Churnkey is GDPR compliant and SOC 2 Type II certified.
FAQ
What is changing for subscriptions in British Columbia in 2026?
Amendments to the Business Practices and Consumer Protection Act add clearer renewal notices and stronger cancellation rights. Short-term auto-renewals must be cancellable anytime without penalty, and long-term renewals require advance notice.
When do the BC rules take effect?
August 1, 2026. They apply to any subscription contract signed or renewed on or after that date.
Does it apply to my business?
If you sell subscriptions to consumers in British Columbia, yes, wherever your business is based. It also covers online consumer services, home-service contracts, and direct sales.
Can BC customers cancel a renewal anytime?

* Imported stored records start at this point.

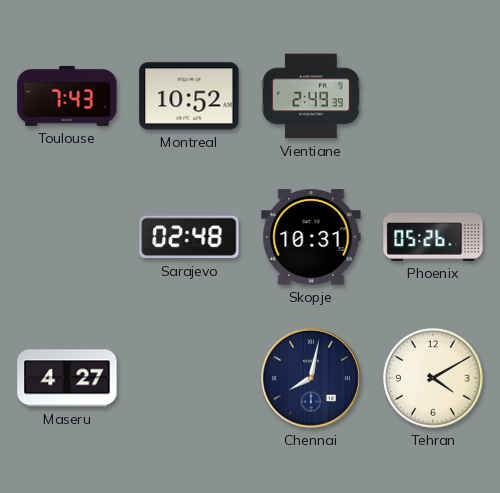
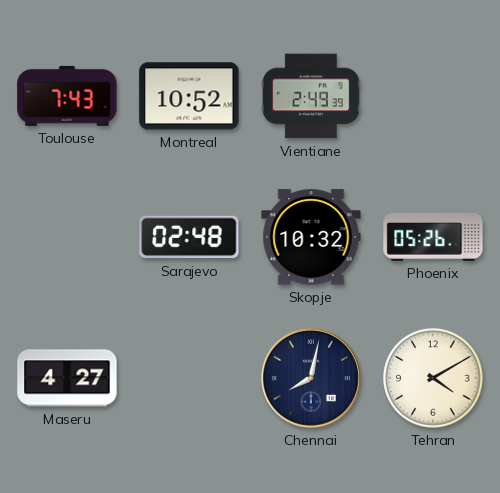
Skopje: 10:31 -> 10:32
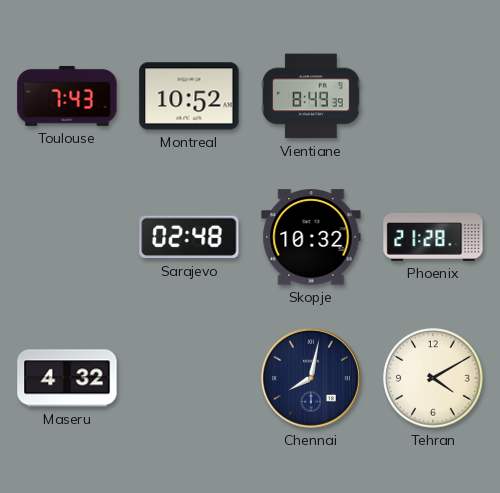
Vientiane: 2:49 -> 8:49
Phoenix: 05:26 -> 21:28
Maseru: 4:27 -> 4:32
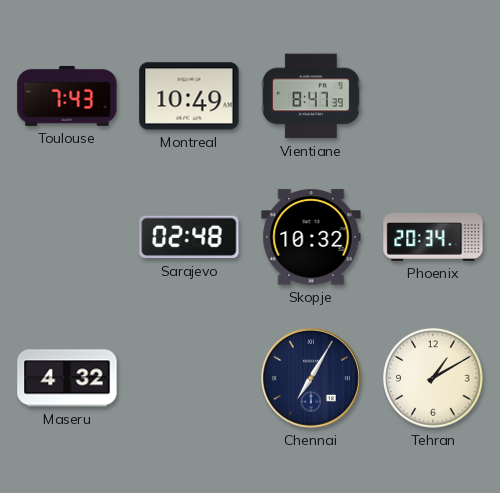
Montreal: 10:52 -> 10:49
Vientiane: 8:49 -> 8:47
Phoenix: 21:28 -> 20:34
Chennai: 8:02 -> 7:05
Tehran: 4:10 -> 1:10
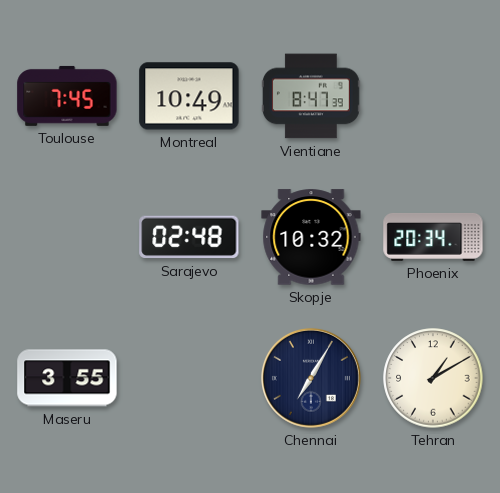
Toulouse: 7:43 -> 7:45
Maseru: 4:32 -> 3:55
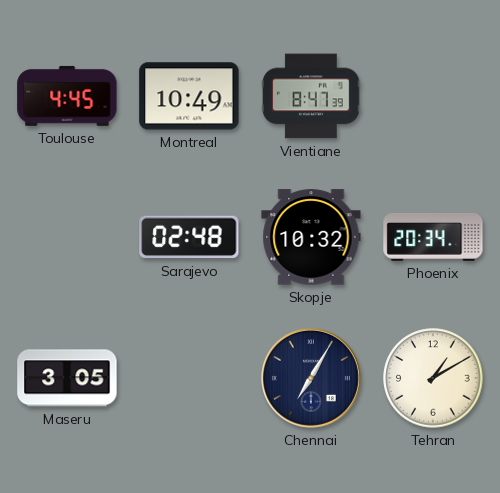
Toulouse: 7:45 -> 4:45
Maseru: 3:55 -> 3:05
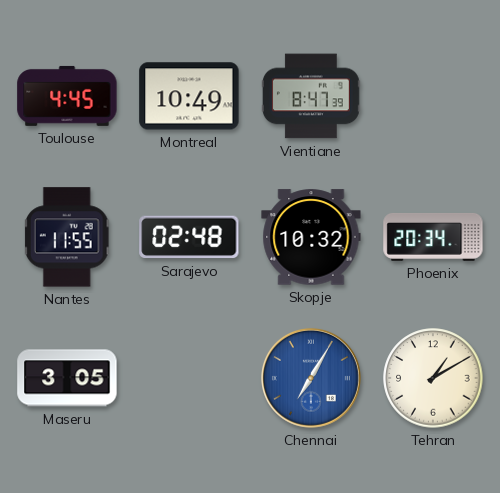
Nantes: none -> 11:55
Chennai dial: navy -> blue
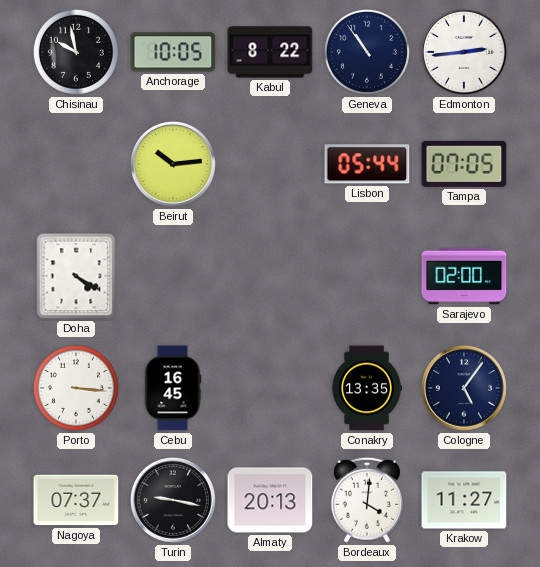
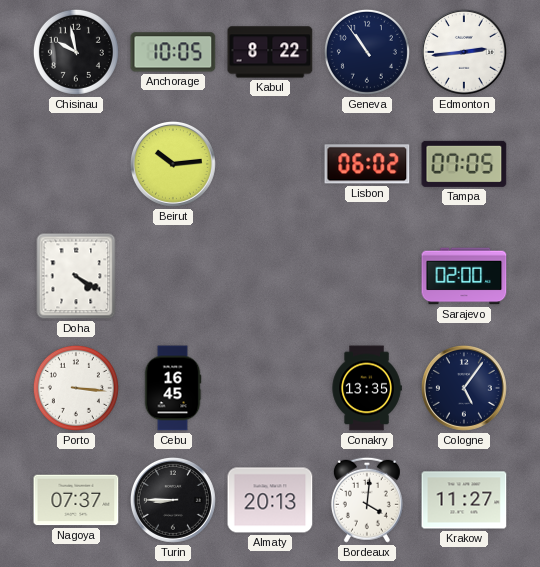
Lisbon: 05:44 -> 06:02
Turin: 9:17 -> 8:45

For renewal terms of 60 days or less, yes. The auto-renewal is void unless the contract lets the consumer cancel the renewal at any time, before or after the renewal date, without charge or penalty.
Do I have to send renewal notices?
For renewal terms longer than 60 days, you must give notice between 30 and 60 days before the renewal date. Customers who cancel after the renewal date may be entitled to a refund.
Does a confirmation step or retention offer break the rules?
No. The rules require meaningful cancellation rights and clear notice. They do not forbid a confirmation step or a relevant offer the customer can decline. Avoid anything that hides, blocks, or complicates completing the cancellation.
Does BC's law cover more than subscriptions?
Yes. Bill 4 also restricts high-pressure door-to-door sales of costly items like furnaces and air conditioners, and voids contract terms that force private arbitration, block class actions, or stop customers from posting reviews.
How can Churnkey help my business prepare?
Churnkey provides a customizable Cancel Flow, embedded or hosted, that lets customers cancel a renewal on their own, with automatic compliance by location and A/B testing. You can present a fair offer before the customer confirms while leaving them free to cancel. It supports compliance with rules like these, but does not replace legal review.